Whatever God desires is right, though we may not understand why at the time, and may not understand until long after the events transpire. At times God has said THOU SHALT NOT KILL and at others he has said THOU SHALT UTTERLY DESTROY.
A parent may whip a child for stealing an apple, whereas if the child had asked before hand the parent would have given it to him and there would have been no whipping"
I dunno. I grew up super religious but have had a very hard time with the whole idea for the last few years.
A few months ago I wrote a poem called Summum Bonum. And I guess my summum bonum is LOVE. Feeling love for and feeling love from. A current - 2 way flow - like a current in a light bulb - it gives life , light and warmth when it flows. Everything can suck in your life - then you feel strong love and for a moment E-v-e-r-y-t-h-i-n-g is allright. Its like water on parched desert ground. At times I have felt deep love have seemed magical. I can remember slow dancing with this one girl once 16 or so years ago and it was a very short moment in time, but something about it also seemed to last forever - like it was a blink of an eye but also was frozen in time in some ethereal museum somewhere like a work of art. Moments in which I have felt deep love have been complete and sufficient in and of themselves - nothing else was required. When feeling deep love I could starve to death and be satisfied.

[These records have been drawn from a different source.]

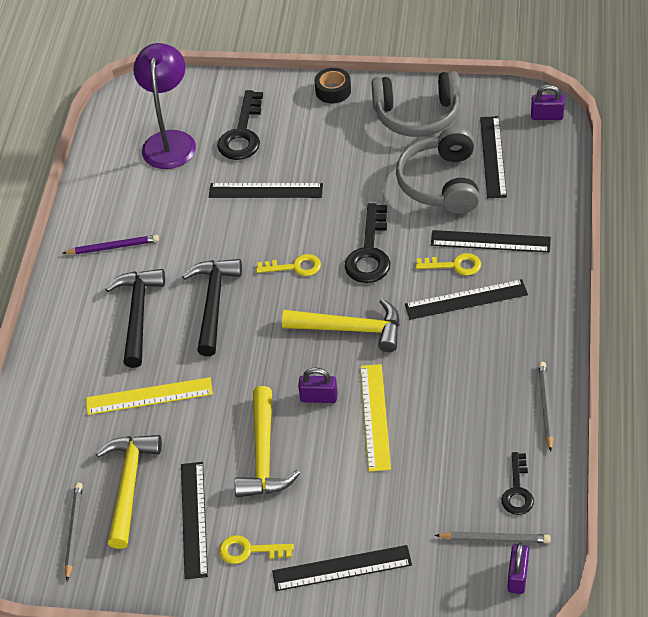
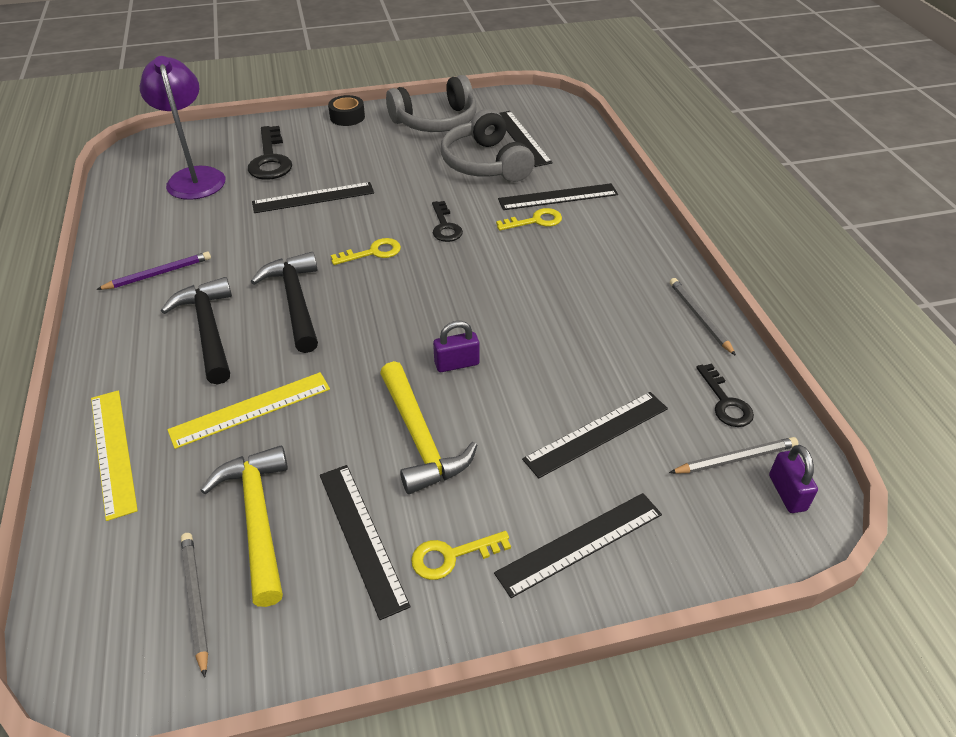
camera: 25 degrees left, 5 degrees down
(351, 329) = (459, 293): yellow hammer -> none
(369, 252) = (445, 226): black key -> black key, size x0.62
(375, 417) = (529, 368): yellow ruler -> yellow ruler (113, 451)
(466, 299) = (563, 245): black ruler -> black ruler (597, 433)
(547, 116) = (551, 105): purple padlock -> none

Ever since reading my wifes feelings of animosity towards me, when I accidentally read her journal (and it was truly an accident - for those of you who read my post on Flexygirls message when she found out her husband was cheating on her) I have since felt a canyon , a void, in my life. I have been tempted to cheat to try and fill that void. Right now the only things that fill it are moments whith my kids - I feel this love and for a moment everything is full and complete. I loved my wife deeply when I married her 14 or so years ago, I thought she was the most beautiful woman in the world, admired her intelligence and academic achievements, was in awe of how sophisticated and cultured she was, was impressed with how hard she could work and how caring she was. She is still a great lady and I have nothing bad to say about her, but if something happend to my kids now we would be divorced within days - simply because I don't think she loves me at all, and perhaps does not even like me. I would rather be alone than live with someone who did not care for me.
I doubt I would marry again as many women are lying cheating whoring disease-ridden dumbshits-and you cannot always tell when you are dating them because the same ones are so good at lying. There are a few gems out there but they are far and few between. So for me it is doubtful that I will ever feel a deep satisfaction of my summum bonum.